*** Selected extract Section Begins ***
Highly Performant TensorFlow Batch Inference on Image Data Using the SageMaker Python SDK

In this notebook, we’ll show how to use SageMaker batch transform to get inferences on a large datasets. To do this, we’ll use a TensorFlow Serving model to do batch inference on a large dataset of images. We’ll show how to use the new pre-processing and post-processing feature of the TensorFlow Serving container on Amazon SageMaker so that your TensorFlow model can make inferences directly on data in S3, and save post-processed inferences to S3.

The dataset we’ll be using is the “Challenge 2018/2019”” subset of the Open Images V5 Dataset. This subset consists of 100,00 images in .jpg format, for a total of 10GB. For demonstration, the model we’ll be using is an image classification model based on the ResNet-50 architecture that has been trained on the ImageNet dataset, and which has been exported as a TensorFlow SavedModel.
*** Selected extract Section Ends ***
*** Supplied entries Section Begins ***
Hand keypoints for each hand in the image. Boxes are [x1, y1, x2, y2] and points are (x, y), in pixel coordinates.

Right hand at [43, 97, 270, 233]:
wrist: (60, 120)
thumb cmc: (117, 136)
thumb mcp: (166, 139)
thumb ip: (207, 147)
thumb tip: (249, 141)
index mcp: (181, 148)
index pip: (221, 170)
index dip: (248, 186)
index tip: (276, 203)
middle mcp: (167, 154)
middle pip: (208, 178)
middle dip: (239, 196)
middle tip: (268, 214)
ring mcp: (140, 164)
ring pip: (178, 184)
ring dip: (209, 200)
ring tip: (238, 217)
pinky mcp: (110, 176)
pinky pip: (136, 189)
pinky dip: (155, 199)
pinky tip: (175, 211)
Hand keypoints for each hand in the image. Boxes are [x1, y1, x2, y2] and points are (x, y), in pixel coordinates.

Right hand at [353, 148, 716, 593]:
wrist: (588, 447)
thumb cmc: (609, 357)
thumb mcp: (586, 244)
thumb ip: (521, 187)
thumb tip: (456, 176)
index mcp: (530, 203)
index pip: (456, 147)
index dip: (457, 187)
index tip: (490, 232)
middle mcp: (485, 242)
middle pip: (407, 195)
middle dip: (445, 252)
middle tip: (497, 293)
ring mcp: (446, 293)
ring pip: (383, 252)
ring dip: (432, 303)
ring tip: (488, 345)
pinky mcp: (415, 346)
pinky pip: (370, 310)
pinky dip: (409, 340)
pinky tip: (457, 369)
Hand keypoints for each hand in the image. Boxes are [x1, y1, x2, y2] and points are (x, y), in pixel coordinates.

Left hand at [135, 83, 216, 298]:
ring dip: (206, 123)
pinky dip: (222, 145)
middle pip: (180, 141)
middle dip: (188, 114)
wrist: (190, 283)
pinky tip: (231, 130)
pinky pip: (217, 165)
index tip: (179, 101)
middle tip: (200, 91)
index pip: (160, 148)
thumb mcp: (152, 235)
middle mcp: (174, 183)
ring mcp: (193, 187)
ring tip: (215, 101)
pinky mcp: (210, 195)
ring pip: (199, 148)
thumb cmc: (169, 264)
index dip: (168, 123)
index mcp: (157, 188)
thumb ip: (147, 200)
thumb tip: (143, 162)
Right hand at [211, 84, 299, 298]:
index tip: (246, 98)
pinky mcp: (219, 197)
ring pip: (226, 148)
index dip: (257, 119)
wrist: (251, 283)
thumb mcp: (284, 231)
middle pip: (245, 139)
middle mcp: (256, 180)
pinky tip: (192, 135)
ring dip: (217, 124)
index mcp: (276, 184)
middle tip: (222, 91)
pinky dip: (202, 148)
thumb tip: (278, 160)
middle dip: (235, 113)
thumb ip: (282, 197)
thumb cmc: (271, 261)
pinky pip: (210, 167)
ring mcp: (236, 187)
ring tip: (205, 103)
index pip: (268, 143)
*** Supplied entries Section Ends ***
Explore the material:
a) In the SageMaker batch transform text, which architecture is the image classification model based on?
b) Go on with the SageMaker batch transform text, starting right after its final sentence.
The records have no connection to the SageMaker batch transform text.

Numbered responses:
a) ResNet-50

b)
We will use this model to predict the class that each model belongs to. We’ll write a pre- and post-processing script and package the script with our TensorFlow SavedModel, and demonstrate how to get inferences on large datasets with SageMaker batch transform quickly, efficiently, and at scale, on GPU-accelerated instances.


We’ll begin with some necessary imports, and get an Amazon SageMaker session to help perform certain tasks, as well as an IAM role with the necessary permissions.

[ ]:
import numpy as np
import os
import sagemaker
from sagemaker import get_execution_role

sagemaker_session = sagemaker.Session()
role = get_execution_role()

region = sagemaker_session.boto_region_name
bucket = sagemaker_session.default_bucket()
prefix = "sagemaker/DEMO-tf-batch-inference-jpeg-images-python-sdk"
print("Region: {}".format(region))
print("S3 URI: s3://{}/{}".format(bucket, prefix))
print("Role:   {}".format(role))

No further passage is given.